When I first arrived in prison, I had a dental check-up. I explained that I had a preexisting condition of clenching my teeth while sleeping. My mouthguard had been confiscated as it was made of hard plastic and considered a potential weapon. The dental assistant instantly assumed I was a meth addict; therefore, if I stopped taking meth, I wouldn’t need a mouthguard. She did not believe me when I explained I had a preexisting condition and still required a mouthguard.
While it sounds like something that only someone with a Navy Seal’s level of discipline can do, this course can show you the tools for getting your best possible outcome.
For PP team members, we want you to help people who are at the lowest point in their lives. They are wondering if it’s going to wipe them out financially. They’re curious whether they’re ever going to earn a living again. Some commit suicide. It’s our job to help people get the best possible outcome.
If a participant wants to get through this challenge and make a hundred percent commitment to getting through it, you have to, first of all, define success as the best possible outcome.

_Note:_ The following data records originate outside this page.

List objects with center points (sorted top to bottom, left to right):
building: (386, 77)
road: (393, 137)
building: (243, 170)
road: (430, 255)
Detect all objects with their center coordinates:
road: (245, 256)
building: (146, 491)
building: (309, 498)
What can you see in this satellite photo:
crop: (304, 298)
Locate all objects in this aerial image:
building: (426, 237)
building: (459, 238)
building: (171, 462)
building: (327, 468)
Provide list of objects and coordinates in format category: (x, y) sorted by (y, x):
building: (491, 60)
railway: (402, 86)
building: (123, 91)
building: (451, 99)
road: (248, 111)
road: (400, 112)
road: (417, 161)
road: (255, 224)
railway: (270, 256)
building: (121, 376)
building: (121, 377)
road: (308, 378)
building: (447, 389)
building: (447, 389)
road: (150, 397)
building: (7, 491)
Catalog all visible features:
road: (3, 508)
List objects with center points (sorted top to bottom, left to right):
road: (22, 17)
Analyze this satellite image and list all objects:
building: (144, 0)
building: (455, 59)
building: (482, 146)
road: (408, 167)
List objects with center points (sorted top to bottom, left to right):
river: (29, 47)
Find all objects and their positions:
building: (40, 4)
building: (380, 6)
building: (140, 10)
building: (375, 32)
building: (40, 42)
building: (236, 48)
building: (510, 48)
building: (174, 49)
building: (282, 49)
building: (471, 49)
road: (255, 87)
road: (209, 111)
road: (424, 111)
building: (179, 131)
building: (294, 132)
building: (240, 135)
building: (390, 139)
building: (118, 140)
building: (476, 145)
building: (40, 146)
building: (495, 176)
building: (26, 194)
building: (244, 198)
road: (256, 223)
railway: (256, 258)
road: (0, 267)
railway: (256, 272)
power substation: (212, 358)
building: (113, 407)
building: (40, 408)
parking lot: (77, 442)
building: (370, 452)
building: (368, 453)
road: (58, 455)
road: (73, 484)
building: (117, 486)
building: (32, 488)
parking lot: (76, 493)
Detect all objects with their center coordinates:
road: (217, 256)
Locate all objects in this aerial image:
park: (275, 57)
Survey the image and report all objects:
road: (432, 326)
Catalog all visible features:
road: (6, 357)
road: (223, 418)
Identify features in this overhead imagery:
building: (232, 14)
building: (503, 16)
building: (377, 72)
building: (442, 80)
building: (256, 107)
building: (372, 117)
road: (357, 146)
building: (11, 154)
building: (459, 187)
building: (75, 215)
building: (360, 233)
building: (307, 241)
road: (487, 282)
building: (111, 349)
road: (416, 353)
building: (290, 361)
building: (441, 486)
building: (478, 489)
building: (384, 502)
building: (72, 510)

It is not like a judge will find that he made a mistake, and the court sets me free – that’s not possible.
For example, the best possible outcome is saying, let me look at the guidelines let me consider what prosecutors are going to say and anticipate what a probation officer is going to say, and let me engineer a pathway (with specific goals), then perhaps I could change my outcome. It is then a question of how much commitment you are willing to make how badly you want it (best possible outcome).
For Santos, Paperny, and the PP team, we want to help as many people become successful as possible to project an attitude that could sway the courts. You’re going to have to address a judge, and you want to be able to say as part of your mitigation strategy,
“Your Honor, I made some terrible decisions that hurt a lot of people, and I want you to know that ever since I’ve introspected and thought about where I am and how I got here. I’ve tried to emulate leadership and figure out a plan on how I could make things right. Your Honor, I want you to know that I did that with a hundred percent commitment. I don’t want you to take my words for it. I’d like you to see what I’ve done and I had to define it, and that was one of the hardest things I’ve had to do because when it started, I wanted to believe that they got it wrong they just didn’t understand me that there were no victims that that’s what I wanted to do. Still, I realized I was wrong, and that’s what I’ve learned from this process….”
As part of the PP team, your job is to help people get there and help people do it in a manner that restores their confidence, gives them strength, and makes them feel whole.